** RECORDS SUPPLIED follows **

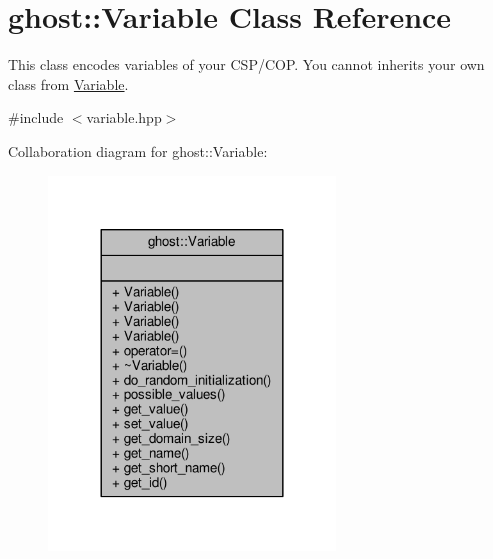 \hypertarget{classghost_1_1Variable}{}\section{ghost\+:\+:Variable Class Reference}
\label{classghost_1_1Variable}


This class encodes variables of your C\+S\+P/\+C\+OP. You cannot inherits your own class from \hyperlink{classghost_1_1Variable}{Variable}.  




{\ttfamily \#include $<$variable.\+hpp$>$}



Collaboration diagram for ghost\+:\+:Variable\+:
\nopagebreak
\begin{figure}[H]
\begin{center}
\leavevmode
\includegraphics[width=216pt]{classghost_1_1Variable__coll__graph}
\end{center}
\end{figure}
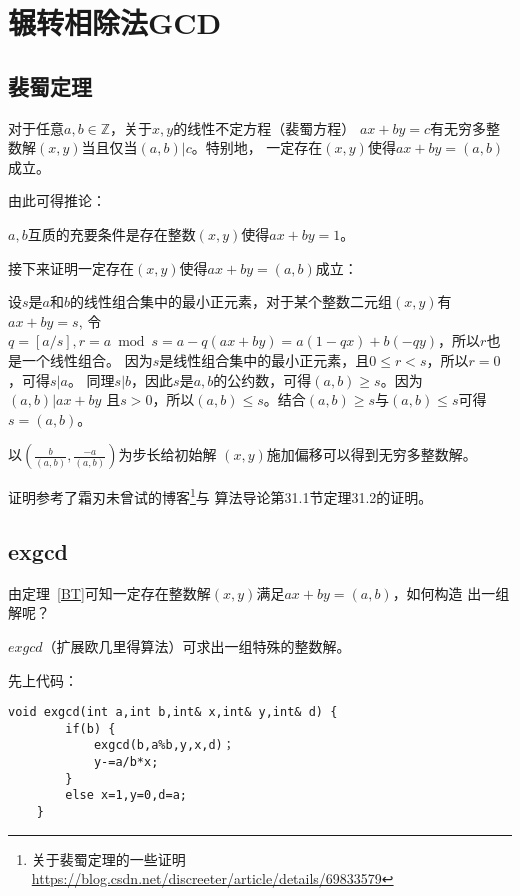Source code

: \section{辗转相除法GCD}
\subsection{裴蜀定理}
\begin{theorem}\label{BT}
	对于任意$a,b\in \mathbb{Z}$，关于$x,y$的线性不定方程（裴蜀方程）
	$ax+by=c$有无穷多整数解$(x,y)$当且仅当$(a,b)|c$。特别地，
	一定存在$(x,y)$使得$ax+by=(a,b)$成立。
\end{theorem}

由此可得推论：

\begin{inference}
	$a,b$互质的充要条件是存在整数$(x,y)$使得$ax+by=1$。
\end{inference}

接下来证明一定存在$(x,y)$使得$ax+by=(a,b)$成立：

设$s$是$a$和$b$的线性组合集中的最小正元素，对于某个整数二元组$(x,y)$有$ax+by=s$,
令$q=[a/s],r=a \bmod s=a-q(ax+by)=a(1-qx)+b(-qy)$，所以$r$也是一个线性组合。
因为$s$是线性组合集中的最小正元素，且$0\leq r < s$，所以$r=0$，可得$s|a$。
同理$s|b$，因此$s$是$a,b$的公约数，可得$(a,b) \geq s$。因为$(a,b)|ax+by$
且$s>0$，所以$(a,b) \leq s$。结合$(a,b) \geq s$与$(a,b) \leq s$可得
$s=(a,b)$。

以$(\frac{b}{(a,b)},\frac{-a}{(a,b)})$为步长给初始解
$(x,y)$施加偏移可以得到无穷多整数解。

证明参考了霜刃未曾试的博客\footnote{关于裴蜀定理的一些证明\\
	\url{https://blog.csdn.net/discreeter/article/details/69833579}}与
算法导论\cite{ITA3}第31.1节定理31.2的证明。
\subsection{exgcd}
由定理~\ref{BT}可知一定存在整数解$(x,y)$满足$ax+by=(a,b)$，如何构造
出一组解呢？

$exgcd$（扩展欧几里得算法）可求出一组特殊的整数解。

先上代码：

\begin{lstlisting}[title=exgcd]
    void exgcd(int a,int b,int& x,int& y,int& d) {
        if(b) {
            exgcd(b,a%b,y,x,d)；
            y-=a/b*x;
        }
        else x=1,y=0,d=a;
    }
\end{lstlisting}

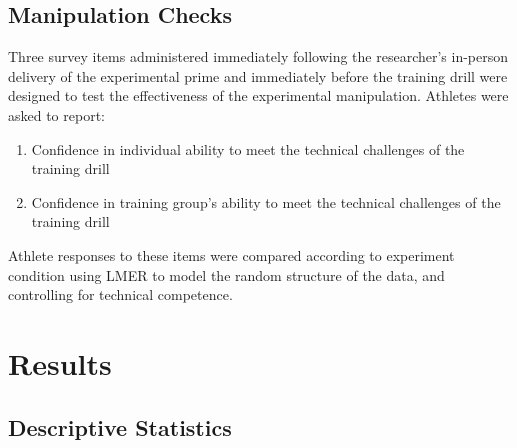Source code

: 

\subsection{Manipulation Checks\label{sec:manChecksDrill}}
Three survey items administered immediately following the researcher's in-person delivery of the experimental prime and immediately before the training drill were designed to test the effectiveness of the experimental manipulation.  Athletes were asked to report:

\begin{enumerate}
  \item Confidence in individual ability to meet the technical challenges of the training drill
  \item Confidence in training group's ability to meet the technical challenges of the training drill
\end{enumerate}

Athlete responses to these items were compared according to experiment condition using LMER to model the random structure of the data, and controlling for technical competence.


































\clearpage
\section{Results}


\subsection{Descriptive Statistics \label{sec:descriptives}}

** End of RECORDS SUPPLIED **

> _WORK REQUIRED_:
Go line by line through the records above and copy each one containing "were".

> _ANSWER BOX_:
Three survey items administered immediately following the researcher's in-person delivery of the experimental prime and immediately before the training drill were designed to test the effectiveness of the experimental manipulation.  Athletes were asked to report:
Athlete responses to these items were compared according to experiment condition using LMER to model the random structure of the data, and controlling for technical competence.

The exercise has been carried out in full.